_Study text:_
^^^^^^^^

Wednesday, July 10, 2013

ADHD Drugs Do Not Boost Kids' Grades

The Wall Street Journal headline: "ADHD Drugs Do Not Boost Kids' Grades," and they're just devastated out there.  They just can't figure out how all of these drugs used by parents and teachers to tame little boy after little boy is not improving their grades.  That's right.  Four million kids are on ADD drugs, four million.... 

Anyway, this is how the story begins.  "It's no longer shocking to hear of children with attention-deficit hyperactivity disorder -- and others simply facing a big test -- taking ADHD medicine to boost their performance in school. But new studies point to a problem: There's little evidence that the drugs actually improve academic outcomes. Stimulants used to treat ADHD like Ritalin and Adderall --" Let me ask you a question.  I know you're all familiar with drug testing in professional sports.  Does it give you pause when you learn that one of the most used drugs in professional sports, the NFL, is Adderall, and that your kid is on it, and that the league bans its use? 

Second, Ritalin.  Some players, because they believe what's been said about ADHD and Ritalin and focus, we're talking about just versions of amphetamines here, all to combat what, in the old days, was just normalcy. 

~Rush Limbaugh

Here's an excerpt from  the article Limbaugh was referring to today from The Wall Street Journal:

It's no longer shocking to hear of children with attention-deficit hyperactivity disorder—and others simply facing a big test—taking ADHD medicine to boost their performance in school. But new studies point to a problem: There's little evidence that the drugs actually improve academic outcomes.

A June study looked at medication usage and educational outcomes of nearly 4,000 students in Quebec over an average of 11 years and found that boys who took ADHD drugs actually performed worse in school than those with a similar number of symptoms who didn't. Girls taking the medicine reported more emotional problems, according to a working paper published on the website of the National Bureau of Economic Research, a nonprofit economics research firm.

End quote.

^^^^^^^^

_Instructions:_
1. Write out the passage of the ADHD drugs post starting with "Wednesday, July 10, 2013" and going on through "drugs, four million....".
2. In one to three sentences, explain why the Wall Street Journal excerpt in the ADHD drugs post says taking ADHD medicine to boost school performance is a problem.
3. Continue the ADHD drugs post from its last line.

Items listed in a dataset
^^^^^^^^

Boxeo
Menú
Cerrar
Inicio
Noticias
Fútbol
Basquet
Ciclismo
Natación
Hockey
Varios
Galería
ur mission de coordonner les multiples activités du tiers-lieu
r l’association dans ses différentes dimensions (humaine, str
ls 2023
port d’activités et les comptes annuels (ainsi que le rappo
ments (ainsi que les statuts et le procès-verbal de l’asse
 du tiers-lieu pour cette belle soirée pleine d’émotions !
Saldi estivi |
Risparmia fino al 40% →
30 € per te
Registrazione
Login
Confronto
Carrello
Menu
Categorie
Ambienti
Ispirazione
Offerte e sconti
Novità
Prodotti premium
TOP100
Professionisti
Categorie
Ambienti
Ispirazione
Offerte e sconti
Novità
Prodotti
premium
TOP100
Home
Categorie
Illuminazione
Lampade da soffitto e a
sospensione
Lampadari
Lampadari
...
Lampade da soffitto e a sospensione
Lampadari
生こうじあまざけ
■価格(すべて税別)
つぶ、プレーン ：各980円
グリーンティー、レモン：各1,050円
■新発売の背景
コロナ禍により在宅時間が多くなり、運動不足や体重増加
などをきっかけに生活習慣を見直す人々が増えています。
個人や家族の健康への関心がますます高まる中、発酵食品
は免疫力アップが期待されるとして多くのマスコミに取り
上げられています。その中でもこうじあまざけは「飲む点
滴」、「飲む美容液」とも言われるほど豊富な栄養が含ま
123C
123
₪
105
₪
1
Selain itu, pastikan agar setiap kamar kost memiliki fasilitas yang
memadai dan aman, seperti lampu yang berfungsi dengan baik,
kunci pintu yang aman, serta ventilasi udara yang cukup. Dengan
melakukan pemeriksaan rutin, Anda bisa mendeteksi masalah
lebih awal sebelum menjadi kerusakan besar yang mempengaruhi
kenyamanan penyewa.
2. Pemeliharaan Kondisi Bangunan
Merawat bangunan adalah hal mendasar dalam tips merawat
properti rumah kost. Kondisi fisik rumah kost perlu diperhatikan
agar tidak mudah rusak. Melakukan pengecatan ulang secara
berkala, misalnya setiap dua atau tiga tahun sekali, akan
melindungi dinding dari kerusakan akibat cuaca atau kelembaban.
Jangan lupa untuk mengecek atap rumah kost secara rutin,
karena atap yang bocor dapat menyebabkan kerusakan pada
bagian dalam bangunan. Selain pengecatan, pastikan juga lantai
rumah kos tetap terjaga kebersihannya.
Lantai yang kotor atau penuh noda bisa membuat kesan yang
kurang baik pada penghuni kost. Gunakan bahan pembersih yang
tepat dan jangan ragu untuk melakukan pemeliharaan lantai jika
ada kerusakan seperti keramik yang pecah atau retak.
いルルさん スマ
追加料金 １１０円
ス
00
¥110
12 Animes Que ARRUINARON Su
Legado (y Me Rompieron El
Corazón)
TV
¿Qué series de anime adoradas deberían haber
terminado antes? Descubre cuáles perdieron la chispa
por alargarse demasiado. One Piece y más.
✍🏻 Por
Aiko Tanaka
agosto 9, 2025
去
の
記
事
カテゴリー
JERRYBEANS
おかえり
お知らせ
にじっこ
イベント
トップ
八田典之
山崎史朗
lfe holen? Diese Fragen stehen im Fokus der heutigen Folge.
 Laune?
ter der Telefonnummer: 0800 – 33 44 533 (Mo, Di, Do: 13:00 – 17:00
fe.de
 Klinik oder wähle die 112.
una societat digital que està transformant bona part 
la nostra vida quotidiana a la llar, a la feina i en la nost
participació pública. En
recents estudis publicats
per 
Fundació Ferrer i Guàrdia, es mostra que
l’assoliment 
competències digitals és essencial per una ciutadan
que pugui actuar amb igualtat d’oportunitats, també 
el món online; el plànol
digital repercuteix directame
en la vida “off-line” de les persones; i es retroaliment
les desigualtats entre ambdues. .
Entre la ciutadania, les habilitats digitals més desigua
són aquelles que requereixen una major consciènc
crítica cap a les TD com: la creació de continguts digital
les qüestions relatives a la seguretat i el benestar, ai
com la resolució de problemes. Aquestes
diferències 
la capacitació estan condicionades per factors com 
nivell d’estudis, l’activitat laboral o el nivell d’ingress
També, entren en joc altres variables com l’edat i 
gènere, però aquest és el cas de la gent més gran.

^^^^^^^^

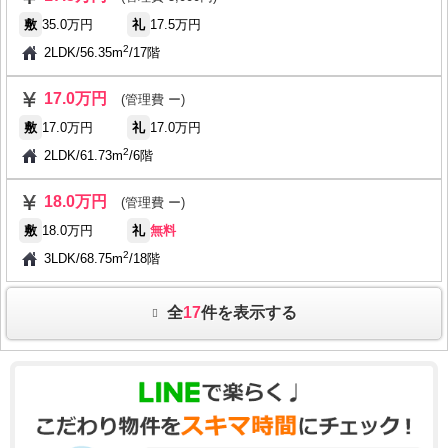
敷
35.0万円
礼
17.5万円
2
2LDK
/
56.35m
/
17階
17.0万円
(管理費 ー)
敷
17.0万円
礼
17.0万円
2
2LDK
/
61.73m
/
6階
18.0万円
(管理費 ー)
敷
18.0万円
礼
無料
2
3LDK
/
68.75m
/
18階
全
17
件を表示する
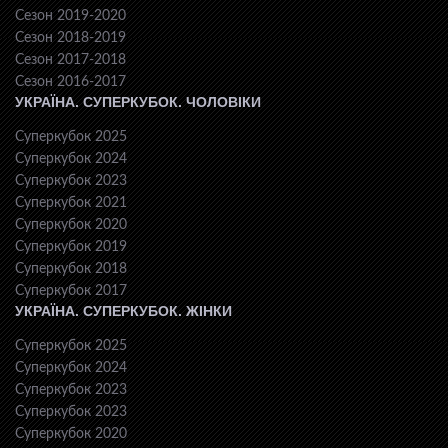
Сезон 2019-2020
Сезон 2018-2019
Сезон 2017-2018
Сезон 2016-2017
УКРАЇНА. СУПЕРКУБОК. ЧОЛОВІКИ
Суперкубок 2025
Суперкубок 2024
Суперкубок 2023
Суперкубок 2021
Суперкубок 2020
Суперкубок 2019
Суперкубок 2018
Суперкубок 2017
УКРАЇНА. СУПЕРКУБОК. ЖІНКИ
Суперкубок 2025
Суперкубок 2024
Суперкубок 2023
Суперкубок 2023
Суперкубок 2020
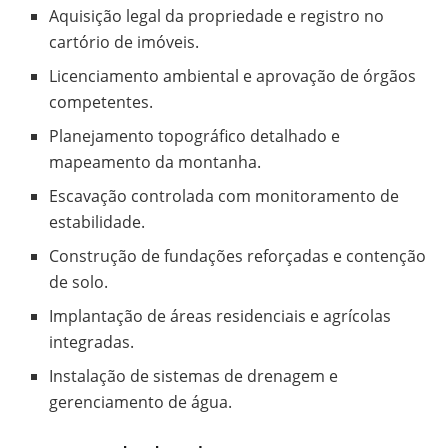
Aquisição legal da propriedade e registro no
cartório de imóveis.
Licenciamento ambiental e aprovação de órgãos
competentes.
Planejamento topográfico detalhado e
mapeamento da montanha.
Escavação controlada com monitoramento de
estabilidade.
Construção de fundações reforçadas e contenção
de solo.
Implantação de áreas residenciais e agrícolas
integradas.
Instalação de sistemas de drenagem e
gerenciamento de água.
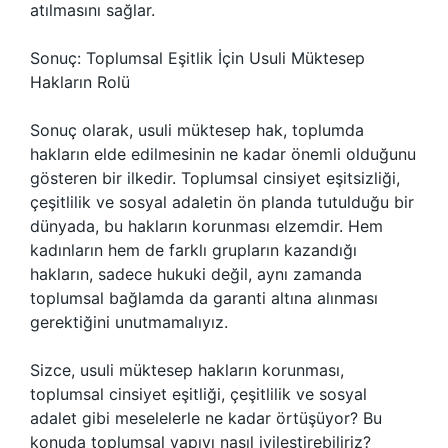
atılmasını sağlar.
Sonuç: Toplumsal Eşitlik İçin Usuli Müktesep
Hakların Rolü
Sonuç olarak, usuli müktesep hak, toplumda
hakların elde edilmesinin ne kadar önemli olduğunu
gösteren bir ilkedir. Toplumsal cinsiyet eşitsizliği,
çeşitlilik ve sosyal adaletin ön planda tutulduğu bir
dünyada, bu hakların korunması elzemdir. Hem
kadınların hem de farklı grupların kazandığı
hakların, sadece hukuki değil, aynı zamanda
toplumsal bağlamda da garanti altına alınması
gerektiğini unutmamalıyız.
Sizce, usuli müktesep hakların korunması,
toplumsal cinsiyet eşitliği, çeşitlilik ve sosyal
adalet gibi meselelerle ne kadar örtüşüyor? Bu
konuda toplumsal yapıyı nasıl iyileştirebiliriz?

^^^^^^^^

_Answers to the problems:_
1.
Wednesday, July 10, 2013

ADHD Drugs Do Not Boost Kids' Grades

The Wall Street Journal headline: "ADHD Drugs Do Not Boost Kids' Grades," and they're just devastated out there.  They just can't figure out how all of these drugs used by parents and teachers to tame little boy after little boy is not improving their grades.  That's right.  Four million kids are on ADD drugs, four million....

2. New studies show little evidence that the drugs improve academic outcomes. A June study of nearly 4,000 students in Quebec over an average of 11 years found that boys who took ADHD drugs did worse in school than boys with a similar number of symptoms who didn't. Girls taking the medicine reported more emotional problems.

3.
Its not surprising. They also found Prozac as ineffective as a placebo:

The Guardian reported: Prozac, used by 40m people, does not work say scientists:Analysis of unseen trials and other data concludes it is no better than placebo


The review breaks new ground because Kirsch and his colleagues have obtained for the first time what they believe is a full set of trial data for four antidepressants.
They requested the full data under freedom of information rules from the Food and Drug Administration, which licenses medicines in the US and requires all data when it makes a decision.
The pattern they saw from the trial results of fluoxetine (Prozac), paroxetine (Seroxat), venlafaxine (Effexor) and nefazodone (Serzone) was consistent. "Using complete data sets (including unpublished data) and a substantially larger data set of this type than has been previously reported, we find the overall effect of new-generation antidepressant medication is below recommended criteria for clinical significance," they write.
Two more frequently prescribed antidepressants were omitted from the study because scientists were unable to obtain all the data.
Concerns have been raised in recent years about the side-effects of this class of antidepressant. Evidence that they could prompt some young people to consider suicide led to a warning to doctors not to prescribe them for the under-18s - with the exception of Prozac, which was considered more effective than the rest.
~Read more here

Also the Daily Mail reported about it here.

They also have no idea how these drugs affect the brain, especially long term. The Telegraph reported that they are just acknowledging the brain damage likely caused 30 years after the introduction of tranquilizers to the mass market.